Assistant professor of cell biology and anatomy Heather 
Jamniczky has been using the desktop version of LINDSAY in her lectures. She said the technology has given her students a realistic representation of human anatomy that has garnered a lot of positive feedback from students.

“We teach with cadaver specimens, so [students] go in the lab,” said Jamniczky. “But you look at the picture and you look at the body on the table and it is totally different. At least this way they get a much better sense of what it would look like.”

Jamniczky said that LINDSAY is not meant to replace laboratory work, but to enhance learning in the classroom.

“There’s a real gap between textbook anatomy and what students see in real life — the LINDSAY software connects the dots between the classroom and real life,” said Jamniczky. “Students have been really enthusiastic and it seems to improve their ability to make the connections. It pulls everything in and provides a much more engaging learning experience.”

The integration of LINDSAY can also expand beyond the classroom. Jacob foresees LINDSAY as a potential educational tool for patients because it allows users to pinpoint parts in the anatomical system. Capabilities to upload personalized data are currently being discussed.

“We are already working on some integration with CT scans,” said Jacob.

Ten undergraduate students are helping develop LINDSAY over the summer. The faculties of medicine and science played the largest role in its development.

Jacob also encourages students in all disciplines to participate in the tool’s development.
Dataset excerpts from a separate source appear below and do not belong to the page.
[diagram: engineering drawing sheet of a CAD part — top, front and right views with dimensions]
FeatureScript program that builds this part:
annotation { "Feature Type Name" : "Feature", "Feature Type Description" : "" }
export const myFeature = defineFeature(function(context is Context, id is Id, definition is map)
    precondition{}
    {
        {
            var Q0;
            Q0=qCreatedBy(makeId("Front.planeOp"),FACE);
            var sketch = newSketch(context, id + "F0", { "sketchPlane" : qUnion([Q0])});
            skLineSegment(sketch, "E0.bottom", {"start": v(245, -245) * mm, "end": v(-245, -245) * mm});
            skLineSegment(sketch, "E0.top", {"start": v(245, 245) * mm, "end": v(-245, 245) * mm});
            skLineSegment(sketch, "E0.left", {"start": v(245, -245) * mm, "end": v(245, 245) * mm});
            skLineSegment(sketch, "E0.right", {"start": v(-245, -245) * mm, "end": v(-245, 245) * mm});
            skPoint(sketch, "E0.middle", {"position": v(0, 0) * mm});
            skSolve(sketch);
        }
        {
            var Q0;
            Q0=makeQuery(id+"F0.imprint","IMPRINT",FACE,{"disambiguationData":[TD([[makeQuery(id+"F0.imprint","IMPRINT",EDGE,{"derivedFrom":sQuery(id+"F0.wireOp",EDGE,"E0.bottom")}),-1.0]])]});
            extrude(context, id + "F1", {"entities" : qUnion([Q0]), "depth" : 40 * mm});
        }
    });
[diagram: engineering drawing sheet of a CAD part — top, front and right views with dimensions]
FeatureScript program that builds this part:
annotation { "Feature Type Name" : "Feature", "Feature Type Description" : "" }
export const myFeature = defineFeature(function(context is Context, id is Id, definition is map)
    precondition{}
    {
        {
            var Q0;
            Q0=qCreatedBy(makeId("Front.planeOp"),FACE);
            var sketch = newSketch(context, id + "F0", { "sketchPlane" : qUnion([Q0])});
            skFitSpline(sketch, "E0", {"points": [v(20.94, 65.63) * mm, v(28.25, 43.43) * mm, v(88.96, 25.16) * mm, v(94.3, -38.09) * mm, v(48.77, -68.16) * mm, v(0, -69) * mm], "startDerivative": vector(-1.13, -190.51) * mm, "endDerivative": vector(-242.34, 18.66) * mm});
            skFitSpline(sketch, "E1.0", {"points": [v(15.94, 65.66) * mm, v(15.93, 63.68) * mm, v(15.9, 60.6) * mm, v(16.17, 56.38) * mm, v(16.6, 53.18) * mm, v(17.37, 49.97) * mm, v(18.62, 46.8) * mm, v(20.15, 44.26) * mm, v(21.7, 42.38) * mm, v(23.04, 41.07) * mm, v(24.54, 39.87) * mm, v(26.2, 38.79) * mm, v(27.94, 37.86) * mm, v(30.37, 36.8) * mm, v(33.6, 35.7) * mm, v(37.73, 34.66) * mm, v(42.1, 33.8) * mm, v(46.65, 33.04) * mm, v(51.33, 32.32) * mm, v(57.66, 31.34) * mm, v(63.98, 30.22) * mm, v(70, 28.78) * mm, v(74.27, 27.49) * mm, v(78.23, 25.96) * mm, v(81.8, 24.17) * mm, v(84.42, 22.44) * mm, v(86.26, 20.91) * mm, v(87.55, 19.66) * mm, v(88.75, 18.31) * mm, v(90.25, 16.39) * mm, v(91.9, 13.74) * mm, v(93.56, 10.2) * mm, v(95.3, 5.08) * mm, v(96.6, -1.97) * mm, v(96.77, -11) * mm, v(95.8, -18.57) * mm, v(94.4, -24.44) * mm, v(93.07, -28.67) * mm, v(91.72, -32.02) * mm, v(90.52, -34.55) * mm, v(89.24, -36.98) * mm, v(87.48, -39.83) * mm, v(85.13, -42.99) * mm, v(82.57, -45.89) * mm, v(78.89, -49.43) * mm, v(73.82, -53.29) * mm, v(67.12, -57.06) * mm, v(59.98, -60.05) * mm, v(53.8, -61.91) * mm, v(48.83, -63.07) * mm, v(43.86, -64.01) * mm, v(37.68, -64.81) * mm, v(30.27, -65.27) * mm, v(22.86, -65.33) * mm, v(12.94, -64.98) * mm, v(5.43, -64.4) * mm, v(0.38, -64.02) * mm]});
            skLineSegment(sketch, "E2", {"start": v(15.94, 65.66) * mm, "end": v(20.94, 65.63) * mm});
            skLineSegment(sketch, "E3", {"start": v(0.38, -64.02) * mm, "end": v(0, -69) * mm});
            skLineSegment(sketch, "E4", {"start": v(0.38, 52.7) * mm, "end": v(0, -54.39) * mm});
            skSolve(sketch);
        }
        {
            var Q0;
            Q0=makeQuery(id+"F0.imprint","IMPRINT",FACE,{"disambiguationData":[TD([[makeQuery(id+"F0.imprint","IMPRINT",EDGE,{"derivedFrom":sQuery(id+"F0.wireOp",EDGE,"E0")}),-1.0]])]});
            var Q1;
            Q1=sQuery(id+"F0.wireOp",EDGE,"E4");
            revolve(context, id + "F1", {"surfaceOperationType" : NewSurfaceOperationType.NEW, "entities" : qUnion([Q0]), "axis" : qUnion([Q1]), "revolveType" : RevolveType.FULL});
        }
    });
“We are always looking for students that are interested in working with us. It can be in any capacity. It can be as an undergraduate student,” said Jacob. “We need people from very different areas.”

Wright hopes this tool will revolutionize medical education, according to UToday on July 17, 2012.

“In five years from now, I want LINDSAY to be a one-stop shop where students can learn all aspects of the anatomy and physiology,” said Wright. “This isn’t just a tool to be used in medical school. It’s part of our vision to go beyond the practice of medicine and into other subjects. The software is dynamic and robust and can be set up anywhere learning needs to happen.”

A high school in Cochrane has also used the software in a biology class.

The tool will be available as an application for smartphones and tablets in the future. They anticipate it will be fully available later this year.